Keller did this so frequently in the abbreviated 2020 season, there really wasn’t another option to consider for Royals’ Pitcher of the Year. Greg Holland was a nice comeback story. Brady Singer had a very solid rookie campaign, making the jump from Double-A. And no one entertained me like Josh Staumont. But you can’t deny the quality that Keller brought to the hill in nearly every single start. It was an easy call: Keller got my vote for Royals’ Pitcher of the Year.
It was similarly simple on the position player side of the ballot: When he was in the Royals’ lineup in 2020, nobody raked like Salvador Perez. Among hitters with at least 100 plate appearances, Perez led the team in home runs, batting average, on-base percentage (!!!) and slugging. He also set the pace in wRC+ and in fWAR. You wonder what a year and a half away from the rigors of catching can do to someone like Perez with his off the field work ethic…question answered. Emphatically.
And like Keller, Perez missed time in 2020. He tested positive for Covid early in summer camp and then missed a chunk of games in late August and early September with blurred vision in his left eye. Overall, he only appeared in 37 games—just 62 percent of the season, that under normal circumstances, might have disqualified him from consideration. But nothing was normal in 2020, and when a player was sidelined twice from July onward after completing rehab from Tommy John surgery, the only thing you could do was exhale and thank the Baseball Gods that Perez was back in the lineup.
Perez’s 2020 season was built on the back of a powerful 2018. That sounds strange, given that Perez’s .439 slugging percentage in 2018 was below his career average and his .204 ISO was about 20 points below where he finished in 2017. But the Statcast metrics show a player who was scorching the baseball in 2018. That year, he was in the 92nd percentile in HardHit% and in the 88th percentile in Exit Velocity. In 2020 those rates were in the 85th percentile and 82nd percentile, respectively. Last year, his line drive rate jumped seven percent and more of those liners dropped in front of outfielders (or in the gaps or over the fence).
It would’ve been fun to have seen Perez hit over what should’ve been a full 162 game schedule.
Defensively, it was the Perez you’ve come to expect.

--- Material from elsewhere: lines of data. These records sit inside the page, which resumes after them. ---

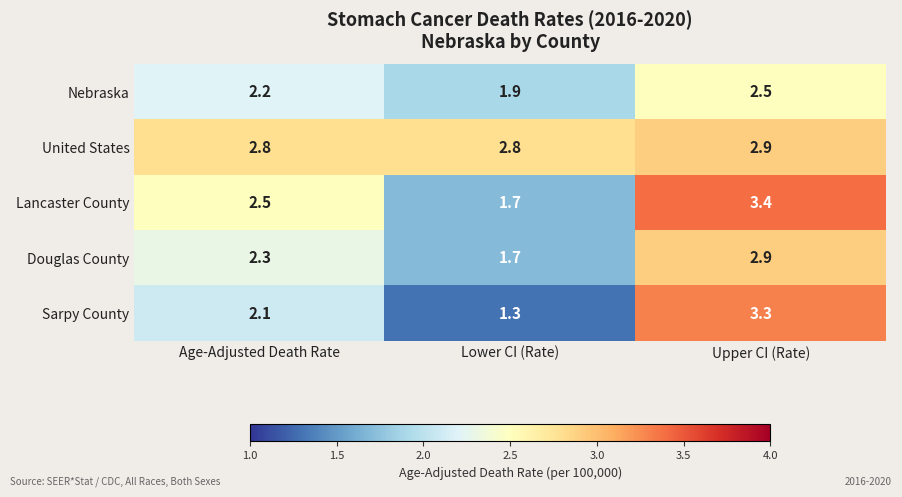

Reading right to left, list all the values displayed in this chart.

Nebraska: 2.5	1.9	2.2
United States: 2.9	2.8	2.8
Lancaster County: 3.4	1.7	2.5
Douglas County: 2.9	1.7	2.3
Sarpy County: 3.3	1.3	2.1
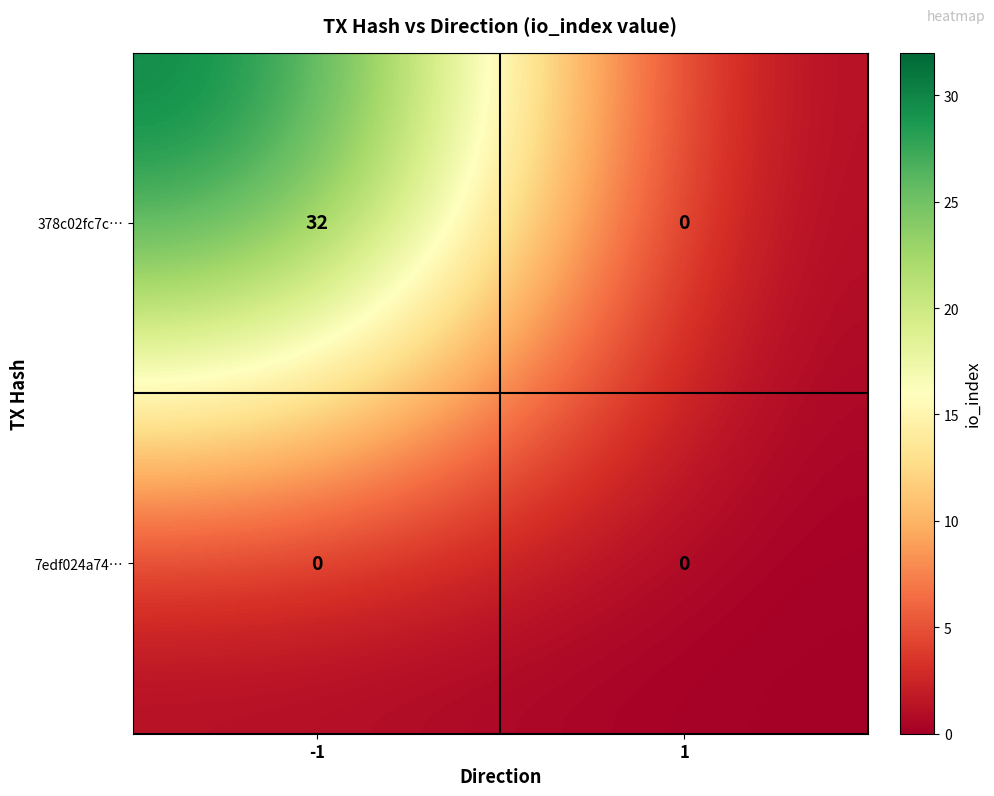

Between -1 and 1, which series saw the biggest shift?

378c02fc7c…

He threw out three of 11 attempted stolen base thefts and allowed 12 wild pitches, which is right in line with what we’ve seen in the past, given the amount of time he spent behind the plate. He didn’t allow a passed ball all year—he averages around one every 200 innings behind the plate.
Perez finished with 1.9 fWAR. Adalberto Mondesi was second on the team at 1.4 fWAR. As electric as the shortstop can be, the first month of his season sunk any chance he would’ve had at this award. Likewise, Whit Merrifield (1.3 fWAR, third on the club) saw a horrific stretch in the middle of the season effectively short-circuit his candidacy. Such is the danger of the small sample in the abbreviated season.
Nope. The missed games didn’t matter. When he was healthy, Perez was simply the most dominant hitter in the Royals lineup.
Speaking of dominating, this was the year we bid farewell to Alex Gordon. The lifetime Royal went out in style, winning his eighth Gold Glove and picking up the second Platinum Glove of his career for good measure. The offense left his game five years ago and it hasn’t been easy to watch him struggle at the plate, but he’s still brought value to the franchise in so many ways. I wrote about his career in a post at Royals Review.
And that was good enough for me to cast my ballot for the Special Achievement Award for Alex Gordon.